A Jamaica man has been charged with hate crimes for shooting at victims who were driving through his neighborhood, according to the Queens District Attorney’s office.

Yosef Aranbayev, 41, of Radnor Road, was charged with attempted murder as a hate crime after he followed a vehicle, pulled out a gun and allegedly fired on the people inside the vehicle.

Aranbayev was arraigned Sunday night before Queens Criminal Court Judge Eugene Guarino on a complaint that included multiple charges ranging from attempted murder, attempted assault, and reckless driving.

Queens District Attorney Melinda Katz said that just before 7:30 p.m. on Saturday, June 6, at the intersection of 73rd Avenue and Parsons Boulevard, an officer in a police vehicle that was stopped by a traffic light observed a black Chevy Tahoe speeding toward him on the wrong side of the street. The driver pulled along the police vehicle and told officers that someone was following them and pointed to an on-coming black Dodge Durango and said they had shot at him.

The defendant in the Durango was observed by police cutting through a gas station parking lot to avoid a traffic light. Moments later the police pulled the car over and the defendant allegedly told them, “I’m sorry officer, I didn’t do anything wrong. They were scouting my whole neighborhood the whole day.”
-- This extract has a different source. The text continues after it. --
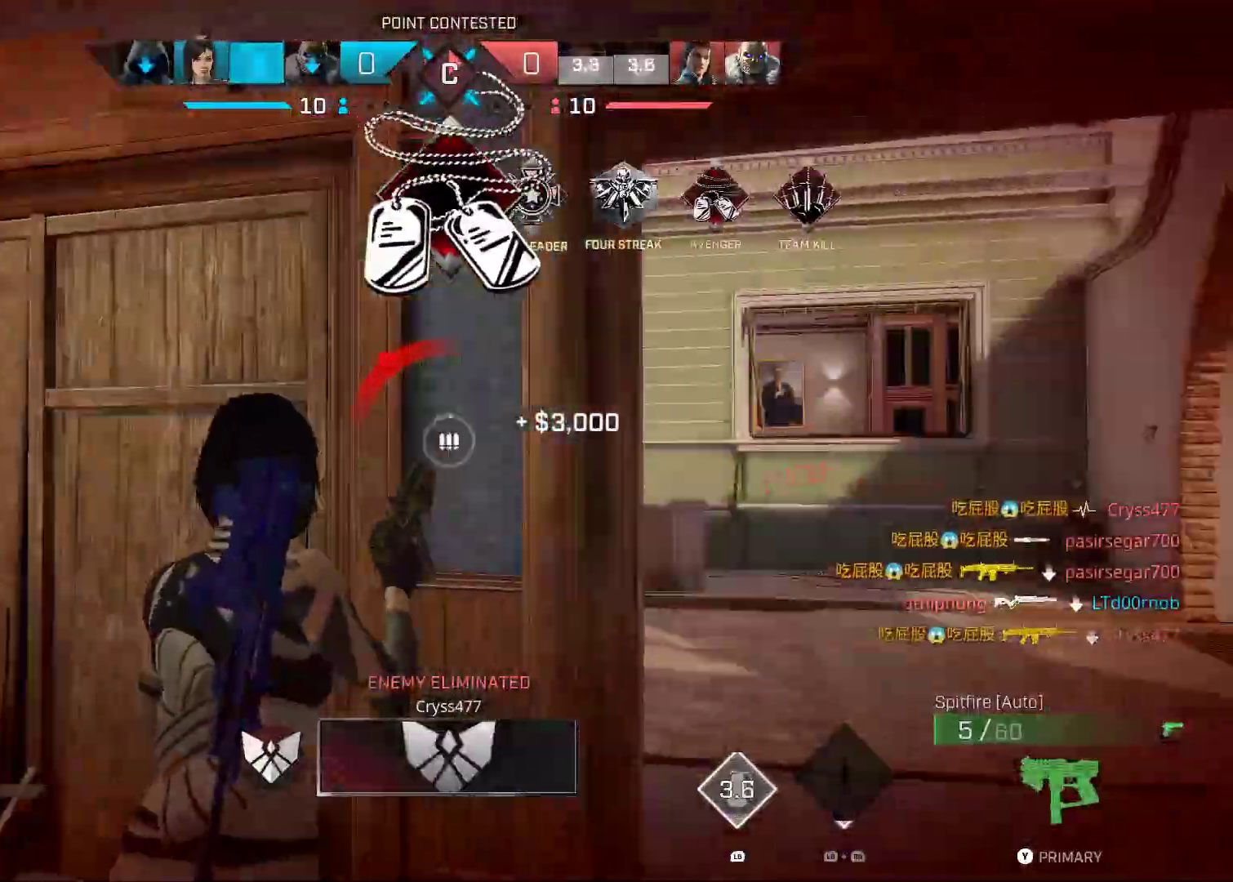
{"buttons": [], "left_stick": "left", "right_stick": "center", "events": [[33, "left_stick", "up-left"], [50, "X", "down"], [133, "X", "up"], [133, "right_stick", "center"], [233, "X", "down"], [233, "right_stick", "right"], [367, "X", "up"], [433, "right_stick", "center"], [500, "left_stick", "left"]]}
Aranbayev, who said others were helping him, also told police that, “I was chasing those guys. We’re chasing them out of our neighborhood,” according to the charges.

Katz added that the police allegedly recovered a loaded gun and one spent shell inside the .357 revolver which Aranbayev allegedly admitted that he had fired the saying, “I wasn’t shooting to kill them, just shooting to scare them.”

The defendant was immediately taken into custody.

“Public streets belong to everyone and it offends the public conscience to think that someone believes they have the right to chase down and shoot at anyone because they think they’re not from the neighborhood,” Katz said. “This could have ended with someone getting killed. The defendant is accused of being a vigilante hell-bent on clearing his neighborhood of the 2 black men who drove through. The defendant is being charged with numerous hate crimes and will be held accountable for his alleged actions.”

Judge Guarino held Aranbayev on $50,000 bond/$25,000 cash bail and ordered him to return to court on Sept. 15. If convicted, the defendant faces between 8 and 25 years in prison.